Since my last post identified ways to identify when you are out of alignment with your Authentic Self, I thought it would be appropriate to now share some ways to align with your Authentic Self:
- Increase Awareness. Any healing process begins with Mindfulness. We need to be aware of how our past hurts are impacting our current life. To do this, we must train our brain to get quiet enough to hear our inner voice. Here is a place to begin: https://insighttimer.com. This is the MOST amazing FREE app for meditation. There are so many options…from how long you want the meditation to be, to what you want to focus on, to podcasts and classes. I suggest working from the LovingKindness Meditation, or a meditation on cultivating compassion so you can effectively practice #2.
- Love your Inner Child. Once we learn how to train our brain to slow down and listen, we are able to reflect on our past hurts without feeling overwhelmed. Then, we are able to begin healing the younger parts of us. There are several methods to this healing process, most of which include inner child work. You will want to begin with one of your past hurts. Recall how old you were. Come to this child with absolute love, affection, and compassion. Embrace this child. Let them know they are unconditionally loved. Speak to them as you would your own child or someone you love dearly.
- Release your Inner Child. When you are loving your Inner Child in #2, ask them what they need from you right at that moment. When I have done this myself, and with clients, there are a multitude of activities that come up. You may find yourself singing and dancing like no-one is watching. You may find yourself coloring. You may find yourself swinging at the playground. Embrace it! And above all…LAUGH while doing it! Laughter is a great way to connect with your Authentic Self!
- Journal. This is an intentional journaling that includes writing 5 successes. I call these “acknowledgments” because we are acknowledging our growth. It is important to recognize ALL successes. It is so easy for us to disregard what we believe are ‘small successes’. For instance, I acknowledge when I am honest about my thoughts and feelings with my husband of 15 years. Even though we have been together for a while, it is still sometimes scary for me to be vulnerable with my feelings when I am caught up in my conditioned thinking/self. The more I acknowledge my successes, the more confident I feel, and the more I will take these courageous risks to stay in alignment with my Authentic Self.
- Take Loving Actions. Notice how you are nourishing your body, mind, and spirit. What foods are you eating? What movies are you watching? What books are you reading? Are you getting enough sleep?

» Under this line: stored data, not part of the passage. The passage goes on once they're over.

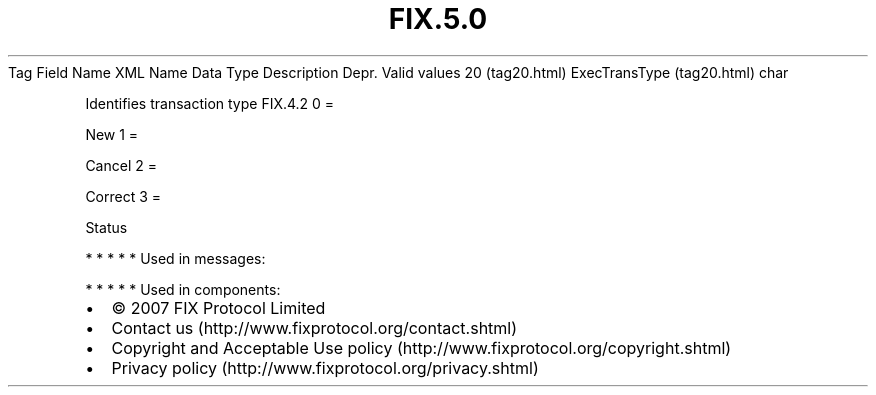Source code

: .TH FIX.5.0 "" "" "Tag #20"
Tag
Field Name
XML Name
Data Type
Description
Depr.
Valid values
20 (tag20.html)
ExecTransType (tag20.html)
char
.PP
Identifies transaction type
FIX.4.2
0
=
.PP
New
1
=
.PP
Cancel
2
=
.PP
Correct
3
=
.PP
Status
.PP
   *   *   *   *   *
Used in messages:
.PP
   *   *   *   *   *
Used in components:

.PD 0
.P
.PD

.PP
.PP
.IP \[bu] 2
© 2007 FIX Protocol Limited
.IP \[bu] 2
Contact us (http://www.fixprotocol.org/contact.shtml)
.IP \[bu] 2
Copyright and Acceptable Use policy (http://www.fixprotocol.org/copyright.shtml)
.IP \[bu] 2
Privacy policy (http://www.fixprotocol.org/privacy.shtml)
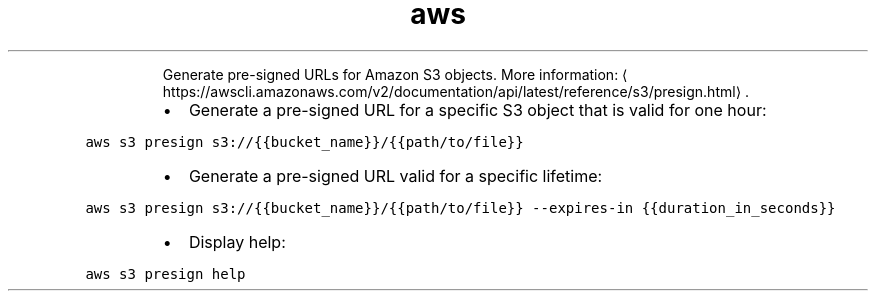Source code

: .TH aws s3 presign
.PP
.RS
Generate pre\-signed URLs for Amazon S3 objects.
More information: \[la]https://awscli.amazonaws.com/v2/documentation/api/latest/reference/s3/presign.html\[ra]\&.
.RE
.RS
.IP \(bu 2
Generate a pre\-signed URL for a specific S3 object that is valid for one hour:
.RE
.PP
\fB\fCaws s3 presign s3://{{bucket_name}}/{{path/to/file}}\fR
.RS
.IP \(bu 2
Generate a pre\-signed URL valid for a specific lifetime:
.RE
.PP
\fB\fCaws s3 presign s3://{{bucket_name}}/{{path/to/file}} \-\-expires\-in {{duration_in_seconds}}\fR
.RS
.IP \(bu 2
Display help:
.RE
.PP
\fB\fCaws s3 presign help\fR
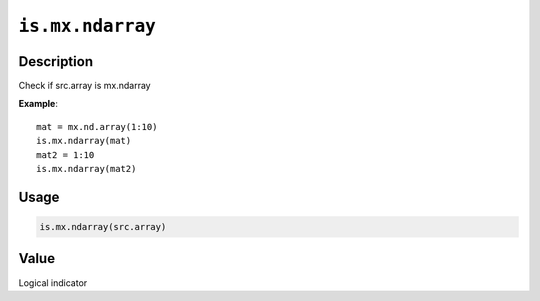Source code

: .. raw:: html



``is.mx.ndarray``
==================================

Description
----------------------

Check if src.array is mx.ndarray

**Example**::

	 mat = mx.nd.array(1:10)
	 is.mx.ndarray(mat)
	 mat2 = 1:10
	 is.mx.ndarray(mat2)
	 
	 
Usage
----------

.. code:: r

	is.mx.ndarray(src.array)


Value
----------

Logical indicator



.. disqus::
   :disqus_identifier: is.mx.ndarray
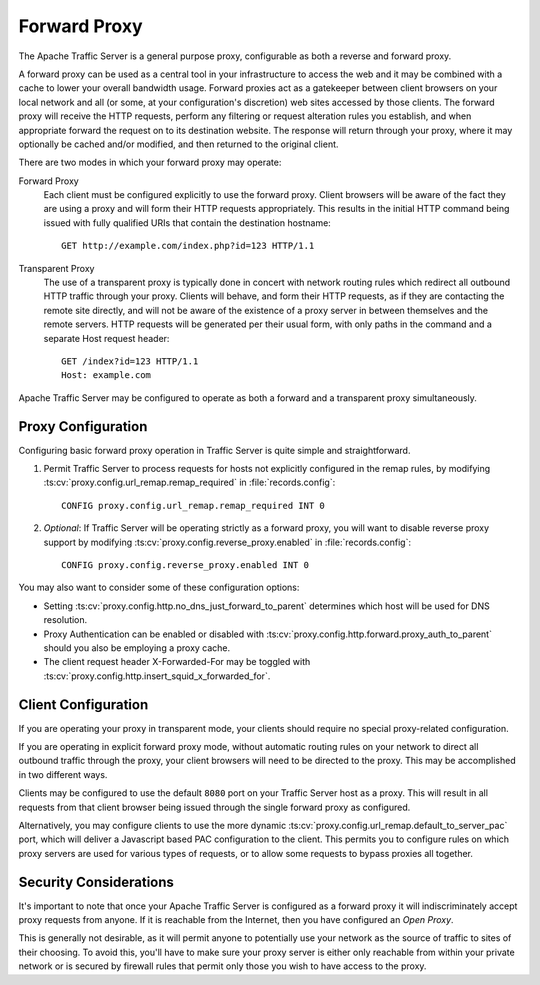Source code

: .. _forward-proxy:

Forward Proxy
*************

.. Licensed to the Apache Software Foundation (ASF) under one
   or more contributor license agreements.  See the NOTICE file
   distributed with this work for additional information
   regarding copyright ownership.  The ASF licenses this file
   to you under the Apache License, Version 2.0 (the
   "License"); you may not use this file except in compliance
   with the License.  You may obtain a copy of the License at

   http://www.apache.org/licenses/LICENSE-2.0

   Unless required by applicable law or agreed to in writing,
   software distributed under the License is distributed on an
   "AS IS" BASIS, WITHOUT WARRANTIES OR CONDITIONS OF ANY
   KIND, either express or implied.  See the License for the
   specific language governing permissions and limitations
   under the License.

The Apache Traffic Server is a general purpose proxy, configurable as both a
reverse and forward proxy.

A forward proxy can be used as a central tool in your infrastructure
to access the web and it may be combined with a cache to lower your overall
bandwidth usage. Forward proxies act as a gatekeeper between client browsers
on your local network and all (or some, at your configuration's discretion)
web sites accessed by those clients. The forward proxy will receive the
HTTP requests, perform any filtering or request alteration rules you
establish, and when appropriate forward the request on to its destination
website. The response will return through your proxy, where it may optionally
be cached and/or modified, and then returned to the original client.

There are two modes in which your forward proxy may operate:

Forward Proxy
    Each client must be configured explicitly to use the forward proxy. Client
    browsers will be aware of the fact they are using a proxy and will form their
    HTTP requests appropriately. This results in the initial HTTP command being
    issued with fully qualified URIs that contain the destination hostname::

        GET http://example.com/index.php?id=123 HTTP/1.1

Transparent Proxy
    The use of a transparent proxy is typically done in concert with network
    routing rules which redirect all outbound HTTP traffic through your proxy.
    Clients will behave, and form their HTTP requests, as if they are contacting
    the remote site directly, and will not be aware of the existence of a proxy
    server in between themselves and the remote servers. HTTP requests will be
    generated per their usual form, with only paths in the command and a
    separate Host request header::

        GET /index?id=123 HTTP/1.1
        Host: example.com

Apache Traffic Server may be configured to operate as both a forward and
a transparent proxy simultaneously.

Proxy Configuration
===================

Configuring basic forward proxy operation in Traffic Server is quite simple
and straightforward.

1. Permit Traffic Server to process requests for hosts not explicitly configured
   in the remap rules, by modifying :ts:cv:`proxy.config.url_remap.remap_required`
   in :file:`records.config`::

        CONFIG proxy.config.url_remap.remap_required INT 0

2. *Optional*: If Traffic Server will be operating strictly as a forward proxy,
   you will want to disable reverse proxy support by modifying
   :ts:cv:`proxy.config.reverse_proxy.enabled` in :file:`records.config`::

        CONFIG proxy.config.reverse_proxy.enabled INT 0

You may also want to consider some of these configuration options:

- Setting :ts:cv:`proxy.config.http.no_dns_just_forward_to_parent` determines which
  host will be used for DNS resolution.

- Proxy Authentication can be enabled or disabled with
  :ts:cv:`proxy.config.http.forward.proxy_auth_to_parent` should you also be
  employing a proxy cache.

- The client request header X-Forwarded-For may be toggled with
  :ts:cv:`proxy.config.http.insert_squid_x_forwarded_for`.

Client Configuration
====================

If you are operating your proxy in transparent mode, your clients should require
no special proxy-related configuration.

If you are operating in explicit forward proxy mode, without automatic routing
rules on your network to direct all outbound traffic through the proxy, your
client browsers will need to be directed to the proxy. This may be accomplished
in two different ways.

Clients may be configured to use the default ``8080`` port on your Traffic Server
host as a proxy. This will result in all requests from that client browser being
issued through the single forward proxy as configured.

Alternatively, you may configure clients to use the more dynamic
:ts:cv:`proxy.config.url_remap.default_to_server_pac` port, which will deliver a
Javascript based PAC configuration to the client. This permits you to configure
rules on which proxy servers are used for various types of requests, or to allow
some requests to bypass proxies all together.

Security Considerations
=======================

It's important to note that once your Apache Traffic Server is configured as a
forward proxy it will indiscriminately accept proxy requests from anyone. If it
is reachable from the Internet, then you have configured an *Open Proxy*.

This is generally not desirable, as it will permit anyone to potentially use
your network as the source of traffic to sites of their choosing. To avoid
this, you'll have to make sure your proxy server is either only reachable from
within your private network or is secured by firewall rules that permit only
those you wish to have access to the proxy.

Are you moving your body enough? Who are you surrounding yourself with? Do they nourish your soul and lift your spirits? Are you taking time to connect with your Spiritual Connection? These are all very loving actions towards yourself that keep you in alignment with your Authentic Self.
In closing, I would like to leave you with this…Know your worth. Embrace ALL parts of you. You are an unlimited spiritual being. You are a beautiful soul. Find yourself. Love yourself. Know yourself. You need you. The world needs you. Let your Soul Shine.